**GOAL OF THE EXERCISE:** Produce as output only the lines below starting at the line with "index dip: (42, 94)" and continuing through the line with "index pip: (238, 276)", each one exactly as written.
━━ GIVEN RECORDS ━━
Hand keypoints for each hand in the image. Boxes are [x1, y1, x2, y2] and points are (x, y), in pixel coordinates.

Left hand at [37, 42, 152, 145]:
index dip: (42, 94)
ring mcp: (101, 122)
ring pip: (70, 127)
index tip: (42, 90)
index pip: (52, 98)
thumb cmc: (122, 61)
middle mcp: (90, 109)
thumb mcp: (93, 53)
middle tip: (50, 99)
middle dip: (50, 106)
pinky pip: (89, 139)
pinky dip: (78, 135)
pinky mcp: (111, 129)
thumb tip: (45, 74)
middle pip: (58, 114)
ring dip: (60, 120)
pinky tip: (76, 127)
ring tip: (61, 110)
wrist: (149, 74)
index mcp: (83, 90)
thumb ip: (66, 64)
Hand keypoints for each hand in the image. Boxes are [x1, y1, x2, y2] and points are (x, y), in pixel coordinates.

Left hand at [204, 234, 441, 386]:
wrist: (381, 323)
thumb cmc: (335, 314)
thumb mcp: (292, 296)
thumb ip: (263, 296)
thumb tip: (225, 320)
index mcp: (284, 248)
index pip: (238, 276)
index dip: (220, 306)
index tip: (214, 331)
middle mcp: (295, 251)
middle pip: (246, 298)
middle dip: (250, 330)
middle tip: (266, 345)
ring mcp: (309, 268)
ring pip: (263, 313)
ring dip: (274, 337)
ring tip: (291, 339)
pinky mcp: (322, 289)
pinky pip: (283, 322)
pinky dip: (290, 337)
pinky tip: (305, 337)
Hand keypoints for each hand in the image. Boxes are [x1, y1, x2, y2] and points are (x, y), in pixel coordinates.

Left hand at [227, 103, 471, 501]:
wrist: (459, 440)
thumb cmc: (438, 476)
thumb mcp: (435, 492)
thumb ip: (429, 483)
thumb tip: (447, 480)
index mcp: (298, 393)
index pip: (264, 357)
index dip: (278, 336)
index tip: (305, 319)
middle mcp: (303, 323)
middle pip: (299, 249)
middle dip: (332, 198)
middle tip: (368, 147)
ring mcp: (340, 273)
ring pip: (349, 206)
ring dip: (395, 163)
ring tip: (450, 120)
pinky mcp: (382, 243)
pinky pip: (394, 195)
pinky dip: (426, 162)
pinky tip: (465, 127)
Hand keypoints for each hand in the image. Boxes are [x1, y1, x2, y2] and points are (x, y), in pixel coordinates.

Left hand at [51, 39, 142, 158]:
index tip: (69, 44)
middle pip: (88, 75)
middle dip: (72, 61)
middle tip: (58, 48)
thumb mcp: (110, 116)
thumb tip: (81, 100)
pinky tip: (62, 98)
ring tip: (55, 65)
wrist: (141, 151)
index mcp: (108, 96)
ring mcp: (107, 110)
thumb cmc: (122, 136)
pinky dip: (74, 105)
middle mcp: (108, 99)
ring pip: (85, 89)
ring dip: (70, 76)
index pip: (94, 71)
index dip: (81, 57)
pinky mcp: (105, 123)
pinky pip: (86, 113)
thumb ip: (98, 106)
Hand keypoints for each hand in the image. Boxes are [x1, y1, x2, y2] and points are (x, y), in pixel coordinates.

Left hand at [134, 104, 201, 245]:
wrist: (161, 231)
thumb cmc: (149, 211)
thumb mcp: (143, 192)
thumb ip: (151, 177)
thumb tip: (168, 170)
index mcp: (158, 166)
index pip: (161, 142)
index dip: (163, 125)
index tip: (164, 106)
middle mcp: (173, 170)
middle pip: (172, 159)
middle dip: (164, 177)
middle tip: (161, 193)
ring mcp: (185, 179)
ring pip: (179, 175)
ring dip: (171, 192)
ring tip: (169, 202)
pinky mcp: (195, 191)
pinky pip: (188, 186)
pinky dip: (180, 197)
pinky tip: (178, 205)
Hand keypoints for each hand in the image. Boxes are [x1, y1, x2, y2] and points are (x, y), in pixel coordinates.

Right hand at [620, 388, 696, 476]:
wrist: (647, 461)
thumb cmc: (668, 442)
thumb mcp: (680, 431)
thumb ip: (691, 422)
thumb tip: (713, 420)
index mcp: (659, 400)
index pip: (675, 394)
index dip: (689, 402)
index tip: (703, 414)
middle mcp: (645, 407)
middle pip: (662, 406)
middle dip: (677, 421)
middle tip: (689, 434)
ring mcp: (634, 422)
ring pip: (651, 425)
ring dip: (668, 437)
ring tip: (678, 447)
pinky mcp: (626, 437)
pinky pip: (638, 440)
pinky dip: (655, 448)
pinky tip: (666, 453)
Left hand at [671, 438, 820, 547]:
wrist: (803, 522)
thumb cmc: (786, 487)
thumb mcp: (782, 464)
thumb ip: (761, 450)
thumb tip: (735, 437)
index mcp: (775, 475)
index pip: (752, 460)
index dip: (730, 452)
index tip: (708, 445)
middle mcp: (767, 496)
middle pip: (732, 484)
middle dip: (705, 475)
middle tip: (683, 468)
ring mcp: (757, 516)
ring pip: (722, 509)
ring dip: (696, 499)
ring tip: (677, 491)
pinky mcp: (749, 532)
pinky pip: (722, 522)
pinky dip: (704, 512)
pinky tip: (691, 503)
━━━
**RESULT OF THIS EXERCISE:**
index dip: (42, 94)
ring mcp: (101, 122)
ring pip: (70, 127)
index tip: (42, 90)
index pip: (52, 98)
thumb cmc: (122, 61)
middle mcp: (90, 109)
thumb mcp: (93, 53)
middle tip: (50, 99)
middle dip: (50, 106)
pinky pip: (89, 139)
pinky dip: (78, 135)
pinky mcp: (111, 129)
thumb tip: (45, 74)
middle pip: (58, 114)
ring dip: (60, 120)
pinky tip: (76, 127)
ring tip: (61, 110)
wrist: (149, 74)
index mcp: (83, 90)
thumb ip: (66, 64)
Hand keypoints for each hand in the image. Boxes are [x1, y1, x2, y2] and points are (x, y), in pixel coordinates.

Left hand at [204, 234, 441, 386]:
wrist: (381, 323)
thumb cmc: (335, 314)
thumb mcp: (292, 296)
thumb ip: (263, 296)
thumb tip: (225, 320)
index mcp: (284, 248)
index pip: (238, 276)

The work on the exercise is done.